Purpose : The International Classification of Retinopathy of Prematurity (ICROP) defines the classification of ROP for clinical trials and treatment guidelines, however ICROP has historically been predominantly influenced by ROP pathology in the US and Europe. Since ROP phenotypes can vary especially in low-and-middle-income countries (LMIC), there is a gap in knowledge as to how applicable ICROP classifications are to treatment in LMIC. In this study, we evaluate the ICROP classifications of all babies treated for ROP at the Aravind Eye Hospital (AEH) in South India.

Methods : A retrospective study was performed on all treatment-requiring (TR) ROP at AEH between April 2019 and November 2020. As part of routine tele-ROP screening, disease was documented by Retcam Shuttle and graders recorded the level of disease by ICROP criteria using a web-based data management system iTeleGENx (Chicago, IL, USA). Diagnosis of TR-ROP and any treatment received were recorded.
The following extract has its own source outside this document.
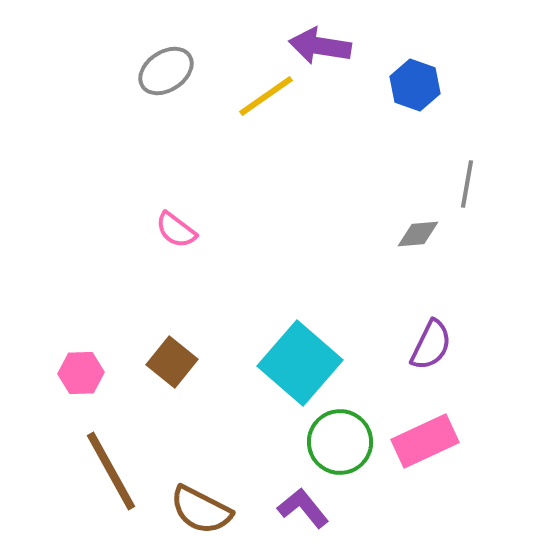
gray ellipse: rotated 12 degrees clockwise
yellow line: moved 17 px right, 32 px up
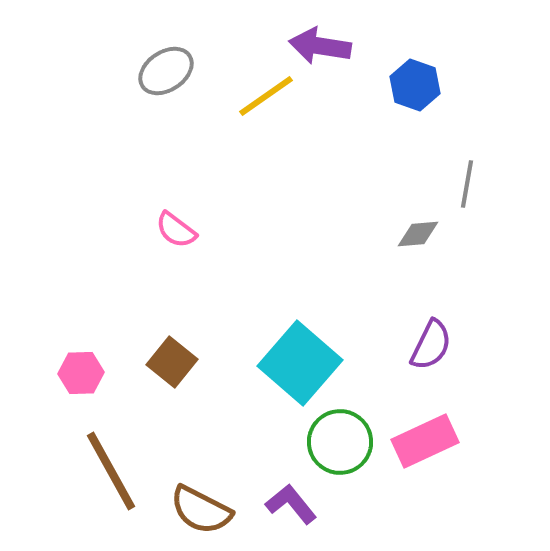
purple L-shape: moved 12 px left, 4 px up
Results : A total of 204 eyes of 104 babies were diagnosed with TR-ROP out of 2700 babies (3.9%) screened for ROP during the time interval. The mean ± standard deviation (SD) gestational age was 30 ± 2 wks and average birth weight was 1270 ± 285 g. Using ICROP criteria and current treatment guidelines, 184 eyes of 94 babies (89.5%) were treated according to guidelines with either zone 1, with plus (37.2%), zone 2, stage 3, with plus (42.6%) or zone 1, stage 3 (4.3%). 20 eyes of 10 babies (9.6%) who received treatment had Type 2 ROP ICROP characteristics, presenting with zone 2 stage 3, pre-plus ROP (80%).

Conclusions : We found that approximately 90% of babies were treated according to guidelines established by the ICROP and Early Treatment for ROP (ETROP) study, suggesting that despite demographic and phenotypic differences, the ICROP informs clinical diagnosis and management in LMIC.

This abstract was presented at the 2022 ARVO Annual Meeting, held in Denver, CO, May 1-4, 2022, and virtually.

 

Figure 1. Screening images on iTeleGENx of babies diagnosed with ROP that received treatment. (A) Color fundus photograph of patient diagnosed with Type 1 ROP, zone 1, stage 3 with plus disease. (B) Color fundus photograph of patient diagnosed with Type 2 ROP, zone 2, stage 3, pre-plus.

Figure 1. Screening images on iTeleGENx of babies diagnosed with ROP that received treatment. (A) Color fundus photograph of patient diagnosed with Type 1 ROP, zone 1, stage 3 with plus disease. (B) Color fundus photograph of patient diagnosed with Type 2 ROP, zone 2, stage 3, pre-plus.